Selected excerpt:
-.-.-
2. A method according to claim 1, further including the steps: d)
detecting a current reversal event; and e) generating a crossover
signal corresponding to the current reversal event.
3. A method according to claims 1 or 2, wherein step c) corresponds
to varying the voltage drop across the resonant circuit.
4. A method according to claims 1, 2 or 3, wherein the switching
arrangement comprises an H-bridge including: a first switch, a
second switch, a third switch and a fourth switch; the first switch
being disposed in series with the third switch and the second
switch being disposed in series with the fourth switch, a first
junction being provided between the first switch and the third
switch and a second junction being provided between the second
switch and the fourth switch, and the resonant circuit being
disposed between the first junction and the second junction.
5. A method according to claim 4, wherein step c) further includes
the generation of a repeating cycle of switching signals.
6. A method according to claim 5, wherein the generation of a
repeating cycle comprises the substeps of: i) providing the first
switch with a first switching signal having a first ON-time of
fixed duration, a first onset time, t.sub.0 and a first end time,
t.sub.2; ii) providing the second switch with a second switching
signal having a second ON-time of fixed duration, a second onset
time, t.sub.3 and a second end time, t.sub.5; iii) providing the
third switch with a third switching signal having a third ON-time
of variable duration, the third ON-time beginning at the second
onset time, t.sub.3 and ending at a third end time, t.sub.4; and
iv) providing the fourth switch with a fourth switching signal
having a fourth ON-time of variable duration, the fourth ON-time
beginning at the first onset time, to and ending at a fourth end
time, t.sub.1.
7. A method according to claim 6, wherein the first ON-time and the
second ON-time have substantially the same fixed duration.
8. A method according to claims 6 or 7, wherein the third ON-time
and the fourth ON-time have substantially the same variable
duration within each repeating cycle of switching pulses.
9. A method according to claims 6, 7 or 8, wherein step c) is
achieved by varying the third end time, t.sub.4, of the third
switching signal and the fourth end time, t.sub.1, of the fourth
switching signal in accordance with the feedback signal.
10. A power converter apparatus for supplying a regulated output
voltage, including: a resonant circuit; a switching arrangement
having a plurality of switches and governing the direction and
duration of flow of current through the resonant circuit; a
feedback means for supplying a feedback signal; and a control
circuit which controls the behaviour of the switches in the
switching arrangement in accordance with the feedback signal;
characterised in that the control circuit controls the switching
arrangement by varying the duration over which current passes
through the resonant circuit in accordance with the feedback
signal.
-.-.-
Your tasks:
A - Reproduce the passage of the power converter claims from "4. A method" to "the second junction.".
B - Carry the power converter claims forward from the point where they end.

Page images and extracted text:
-.-.-
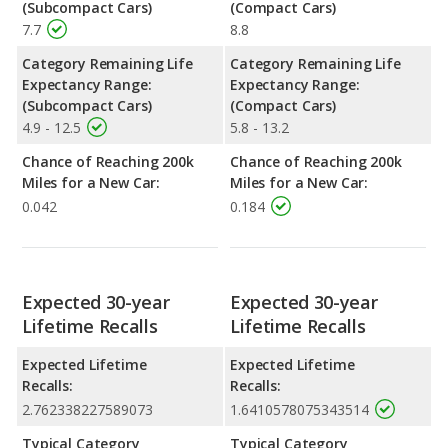
(Subcompact Cars)
(Compact Cars)
7.7
8.8
Category Remaining Life
Category Remaining Life
Expectancy Range:
Expectancy Range:
(Subcompact Cars)
(Compact Cars)
4.9 - 12.5
5.8 - 13.2
Chance of Reaching 200k
Chance of Reaching 200k
Miles for a New Car:
Miles for a New Car:
0.042
0.184
Expected 30-year
Expected 30-year
Lifetime Recalls
Lifetime Recalls
Expected Lifetime
Expected Lifetime
Recalls:
Recalls:
2.762338227589073
1.6410578075343514
Typical Category
Typical Category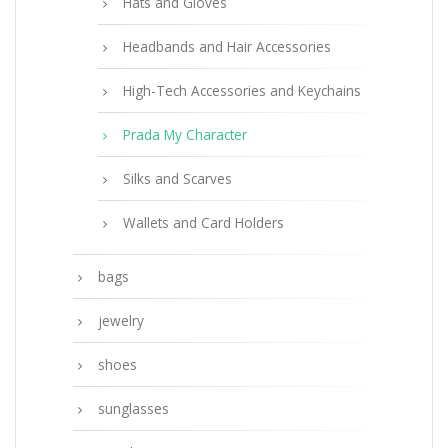
Hats and Gloves
Headbands and Hair Accessories
High-Tech Accessories and Keychains
Prada My Character
Silks and Scarves
Wallets and Card Holders
bags
jewelry
shoes
sunglasses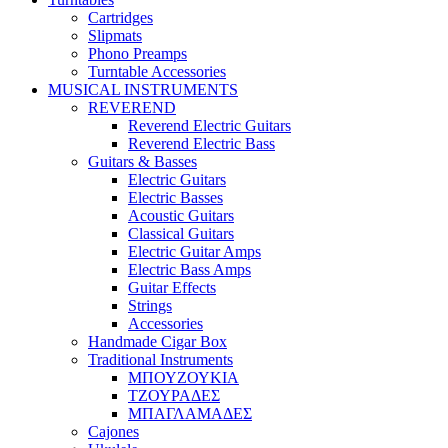
Cartridges
Slipmats
Phono Preamps
Turntable Accessories
MUSICAL INSTRUMENTS
REVEREND
Reverend Electric Guitars
Reverend Electric Bass
Guitars & Basses
Electric Guitars
Electric Basses
Acoustic Guitars
Classical Guitars
Electric Guitar Amps
Electric Bass Amps
Guitar Effects
Strings
Accessories
Handmade Cigar Box
Traditional Instruments
ΜΠΟΥΖΟΥΚΙΑ
ΤΖΟΥΡΑΔΕΣ
ΜΠΑΓΛΑΜΑΔΕΣ
Cajones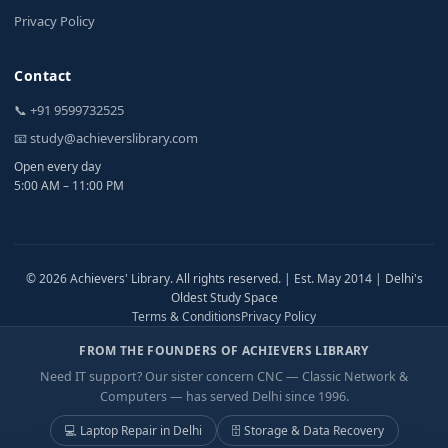
Privacy Policy
Contact
📞 +91 9599732525
📧 study@achieverslibrary.com
Open every day
5:00 AM – 11:00 PM
© 2026 Achievers' Library. All rights reserved. | Est. May 2014 | Delhi's
Oldest Study Space
Terms & Conditions
Privacy Policy
FROM THE FOUNDERS OF ACHIEVERS LIBRARY
Need IT support? Our sister concern CNC — Classic Network &
Computers — has served Delhi since 1996.
💻 Laptop Repair in Delhi
🗄️ Storage & Data Recovery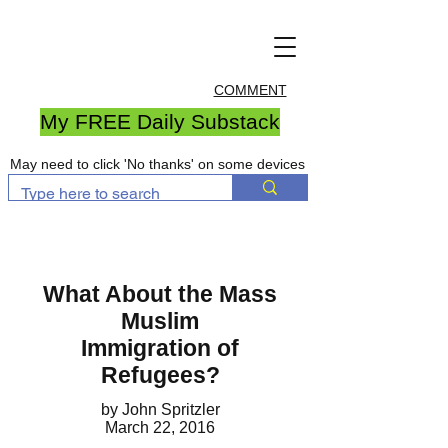
COMMENT
My FREE Daily Substack
May need to click 'No thanks' on some devices
What About the Mass
Muslim
Immigration of
Refugees?
by John Spritzler
March 22, 2016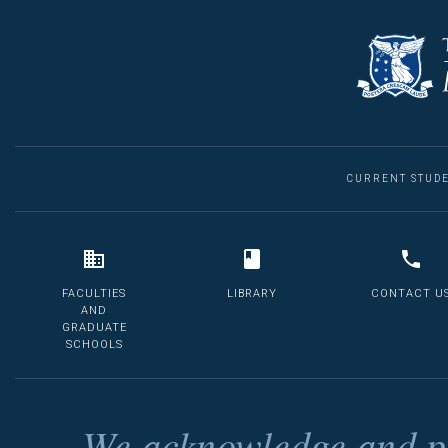
CURRENT STUD
FACULTIES
LIBRARY
CONTACT U
AND
GRADUATE
SCHOOLS
We acknowledge and pa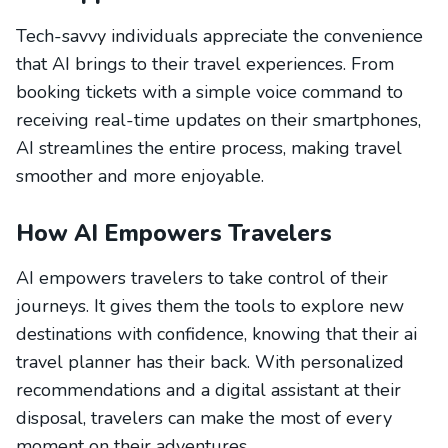
Tech-savvy individuals appreciate the convenience
that AI brings to their travel experiences. From
booking tickets with a simple voice command to
receiving real-time updates on their smartphones,
AI streamlines the entire process, making travel
smoother and more enjoyable.
How AI Empowers Travelers
AI empowers travelers to take control of their
journeys. It gives them the tools to explore new
destinations with confidence, knowing that their ai
travel planner has their back. With personalized
recommendations and a digital assistant at their
disposal, travelers can make the most of every
moment on their adventures.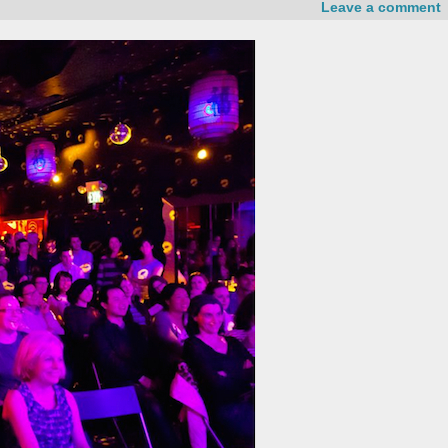
Leave a comment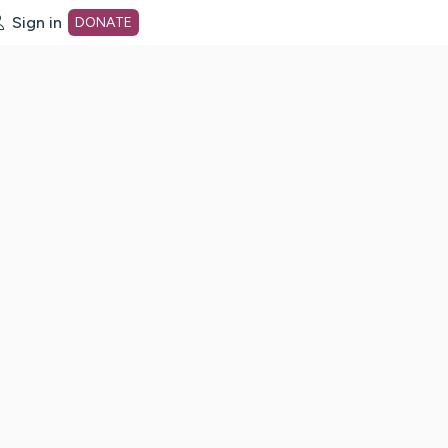
Sign in
DONATE
dot org Home Page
-.-.-
Results by task:
A -
4. A method according to claims 1, 2 or 3, wherein the switching
arrangement comprises an H-bridge including: a first switch, a
second switch, a third switch and a fourth switch; the first switch
being disposed in series with the third switch and the second
switch being disposed in series with the fourth switch, a first
junction being provided between the first switch and the third
switch and a second junction being provided between the second
switch and the fourth switch, and the resonant circuit being
disposed between the first junction and the second junction.

B -
11. An apparatus according to claim 10, further including a
crossover detection means for detecting current reversal events in
the resonant circuit and generating a crossover signal
corresponding to detected current reversal events, the control
circuit using the crossover signal to transmit a corresponding
switching signal to at least one of the switches in the switching
arrangement.
12. An apparatus according to claim 11, wherein the crossover
detection means includes a current transformer comprising a
secondary circuit coupled to the resonant circuit and each current
reversal event in the resonant circuit induces a corresponding
current reversal event in the secondary circuit.
13. An apparatus according to claim 12, wherein the resonant
circuit includes a capacitor and a first inductor in series, the
first inductor connected to a first side of the capacitor.
14. An apparatus according to claim 13, wherein the resonant
circuit includes a second inductor connected in series to the side
of the capacitor opposite to the first side.
15. An apparatus according to claims 13 or 14, wherein the feedback
signal corresponds to an output voltage measured across the
capacitor.
16. An apparatus according to any one of claims 10 to 15, wherein
the switching arrangement comprises an H-bridge arrangement.
17. An apparatus according to claim 16, wherein the H-bridge
includes a first switch, a second switch, a third switch and a
fourth switch, the first switch being disposed in series via a
first junction with the third switch, the second switch being
disposed in series via a second junction with the fourth switch and
the resonant circuit being disposed between the first junction and
the second junction.
18. An apparatus according to claim 17, wherein the control circuit
controls the H-bridge by addressing each of the four switches
independently with a corresponding switching signal.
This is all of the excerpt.